Polonya'da Live Nutrition projesi kapsamında düzenlenen toplantılar tamamlandıktan sonra Wroclaw kentine yakın bir yerde bulunan, Nazilerin ana toplama kamplarından birine gittik.
Avrupa genelinde 23 tane bulunan ana kamplardan bir tanesiydi. Müze haline getirilen Gross-Rosen Nazi kampı, 1940 yazında kurulmuş.

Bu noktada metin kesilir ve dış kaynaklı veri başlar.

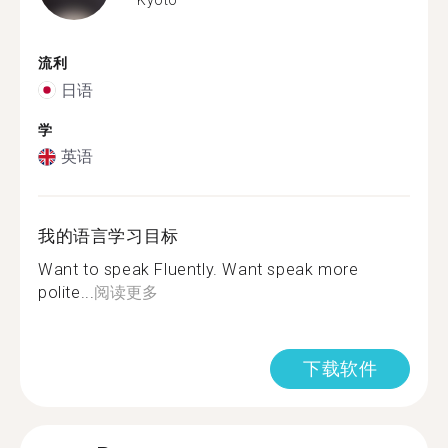
流利
日语
学
英语
我的语言学习目标
Want to speak Fluently. Want speak more
polite...
阅读更多
下载软件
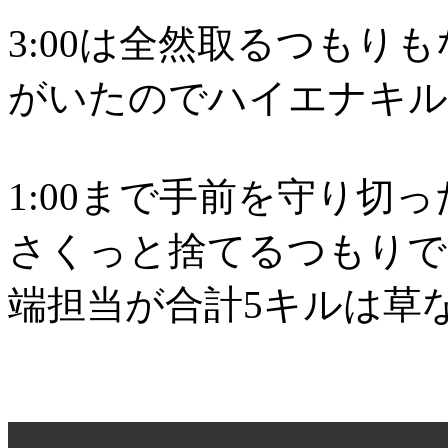
3:00は全然取るつもり
がいたのでハイエナキル
1:00まで手前を守り切
さくっと捨てるつもりで
端担当が合計5キルは草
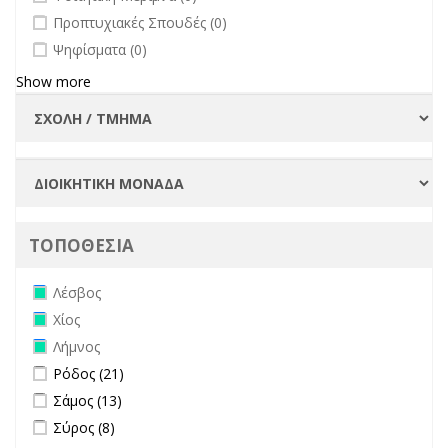
undefined
Προπτυχιακές Σπουδές (0)
undefined
Ψηφίσματα (0)
Show more
ΤΟΠΟΘΕΣΙΑ
Remove Λέσβος filter
Λέσβος
Remove Χίος filter
Χίος
Remove Λήμνος filter
Λήμνος
Apply Ρόδος filter
Apply Ρόδος filter
Ρόδος (21)
Apply Σάμος filter
Apply Σάμος filter
Σάμος (13)
Apply Σύρος filter
Apply Σύρος filter
Σύρος (8)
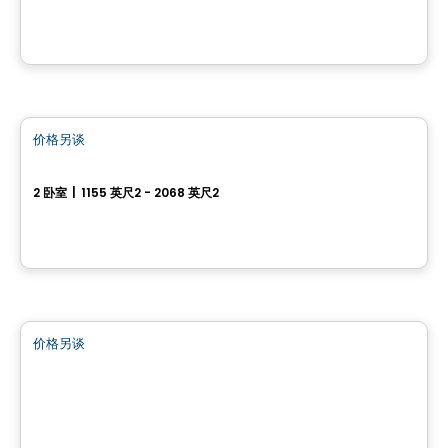
Pointe-Claire, QC
由
JADCO CORPORATION
公寓
价格另谈
favorite_border
Genny - Condominiums
2 卧室
|
1155 英尺2 - 2068 英尺2
15442 Boul Gouin O, Sainte-Geneviève, QC
由
LE GROUPE DEVLAN
商业地产
价格另谈
favorite_border
CARREFOUR JACQUES-BIZARD
100 Boulevard Jacques-Bizard, Île-Bizard, Montreal, QC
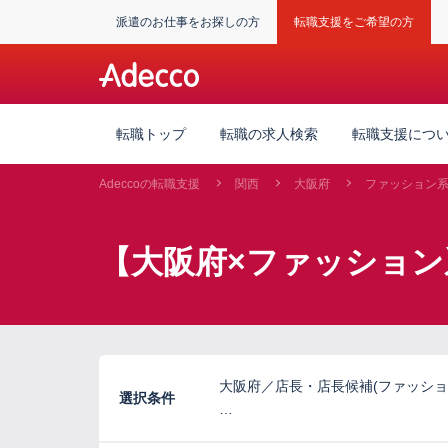
派遣のお仕事をお探しの方
転職支援をご希望の方
転職トップ
転職の求人検索
転職支援につ
Adeccoの転職支援
関西
大阪府
ファッション
【大阪府×ファッション
大阪府／店長・店長候補(ファッショ
選択条件
…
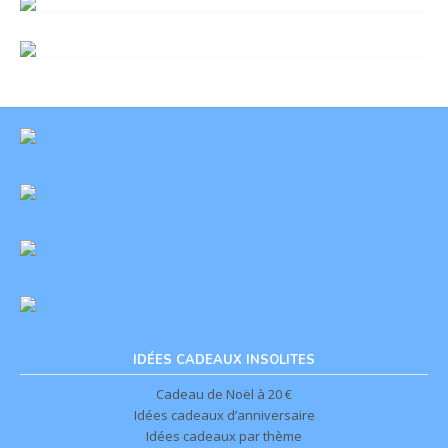
IDÉES CADEAUX INSOLITES
Cadeau de Noël à 20 €
Idées cadeaux d’anniversaire
Idées cadeaux par thème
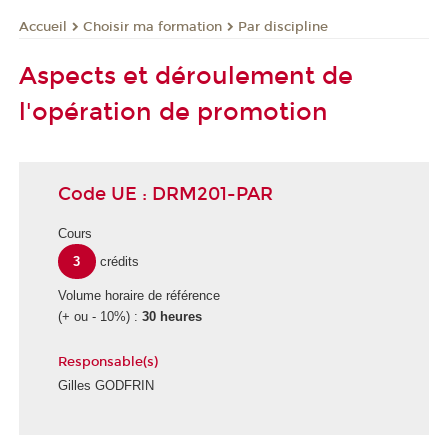
Choisir ma formation
Par discipline
Accueil
Aspects et déroulement de
l'opération de promotion
Code UE : DRM201-PAR
Cours
3
crédits
Volume horaire de référence
(+ ou - 10%) :
30 heures
Responsable(s)
Gilles GODFRIN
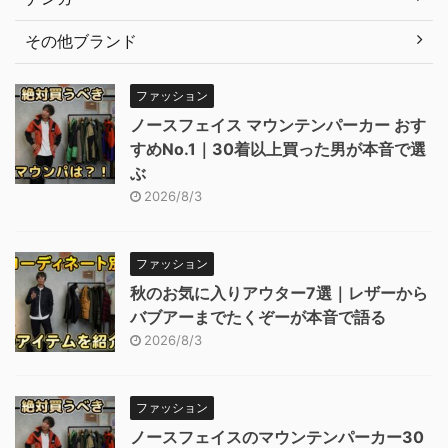
その他ブランド
ファッション
ノースフェイス マウンテンパーカー おす
すめNo.1｜30着以上買った男が本音で選
ぶ
2026/8/3
ファッション
秋のお気に入りアウター7選｜レザーから
バブアーまでたくぞーが本音で語る
2026/8/3
ファッション
ノースフェイスのマウンテンパーカー30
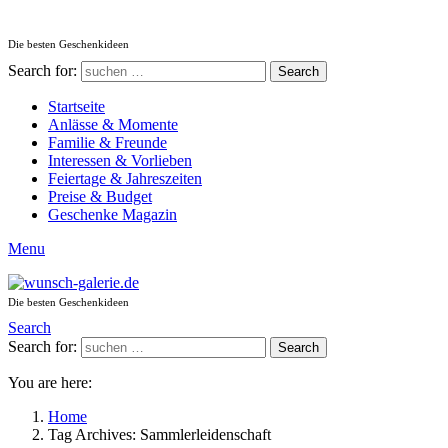
Die besten Geschenkideen
Search for:
Search
Startseite
Anlässe & Momente
Familie & Freunde
Interessen & Vorlieben
Feiertage & Jahreszeiten
Preise & Budget
Geschenke Magazin
Menu
Die besten Geschenkideen
Search
Search for:
Search
You are here:
Home
Tag Archives: Sammlerleidenschaft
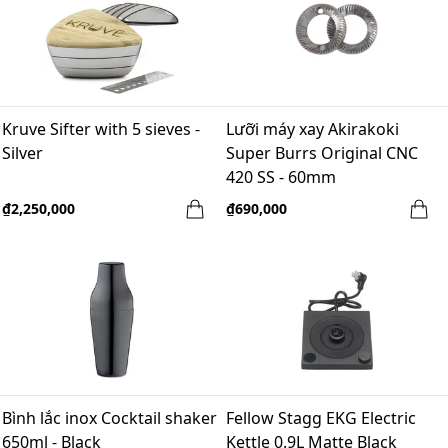
Kruve Sifter with 5 sieves -
Lưỡi máy xay Akirakoki
Silver
Super Burrs Original CNC
420 SS - 60mm
₫2,250,000
₫690,000
Bình lắc inox Cocktail shaker
Fellow Stagg EKG Electric
650ml - Black
Kettle 0.9L Matte Black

Başlangıçta, köle emeğinden yararlanmak amacıyla yanındaki taş ocağında çalıştırılmak üzere toplanan esirler için yapılan kamp savaşın ilerleyen yıllarında çok büyümüştür. Taş ocağı daha sonraları da uzun süre işletilmiş ve 1980 yılında kapatılmıştır.
Bu Nazi kampında başta Yahudiler olmak üzere yaklaşık yirmi ülkeden toplanan yaklaşık 120.000 esir çalıştırılmıştır. İşgal altındaki Polonya'da alman topraklarına yakın olması, Gross-Rosen'in esir kampı olarak seçilmesinde önemli rol oynamıştır.
Mahkûmlar sürekli olarak yeni kampların yapımında çalıştırılmışlar, bir yerde soykırım için de kullanılmışlardır. Kamplardan sağ dönen çok az sayıda insan bulunmaktadır. Gezdiğimiz kampta kalıp da halen hayatta plan birkaç kişinin bulunduğu da rehber tarafından ifade edilmişti. Binden fazla alt kampın yapımında da bu ana kamplarda kalan mahkumlar kullanılmıştır.
Gross Rosen kampı 1 Mayıs 1941'de bağımsız bir kamp haline getirilmiştir. 1941 Ekim'inde Gross-Rosen'e infaz için yaklaşık 3.000 Sovyet savaş esiri transfer etmişlerdir. Bu kamp adeta ölüm kampı olarak nitelendirilmiştir. On binlerce esir, aç karnına taş kırma işinde çalıştırılmış, yaralananlar, hasta olanlar, açlıktan zayıf düşenler yakılmıştır. Esirleri yakmada kullandıkları ekipmanlar hala durmaktadır. Açlığın ve hastalığın kol gezdiği bu kampta, esir koğuşlarında altı yüze yakın mahkûm yatırılmıştır. Üçer katlı olan ranzalarda esirler ikişer üçer kişi birden yatmışlardır. Esirlerin yarıdan fazlası granit-taş ocağında ölmüştür. Yavaş çalışanlar, taşı taşıyamayanlar, zayıf düşenler Alman askerler tarafından keyfine öldürülmüşlerdir. Hasta olup tedavi için revire kaldırılan esirlerin çoğuna zehir verilerek öldürülmüş, neredeyse tedavileri hiç yapılmamıştır.
1942 yılında, siyasi mahkumlar için, ortalama yaşam süresi bu kampta iki aya düşmüştür. Sabah yarım tas bol sulu ın çorbası ile akşama kadar taş kıran esirler kısa sürede bitap düşmüş, revire kaldırılmış, orada da yakılmıştır. Gross-Rosen kampındaki esirlerden, bugün dünya devleri olan Blaupunkt, Siemens, Krupp, IG Farben, Daimler-Benz gibi Alman elektronik üreticileri uzun süre yararlanmışlardır. Hatta bu firmalara ait koğuşlar halen olduğu gibi durmaktadır.
Kamptaki Yahudi tutuklular başta Polonya ve Macaristan olmak üzere Belçika, Fransa, Hollanda, Yunanistan, Yugoslavya, Slovakya ve İtalya'dan getirilmişlerdir.
İkinci Dünya Savaşının ortalarına doğru Gross-Rosen kampı, 125.000 mahkûma ulaşmış, en büyük kamp haline gelmiştir.
Almanların ikinci dünya savaşında yaptıkları yenilir yutulur cinsten değil gerçekten. Hani geçen sene malum ermeni soykırımını Merkel'in katılmadığı meclislerinde tanıyıveren vekillere aslında uzağa gitmeden dedelerinin yaptıklarını hatırlatıvermek lazım ara sıra. Adamların nesli cani olunca, diğer milletleri de cani zannediyor olmalılar belki de.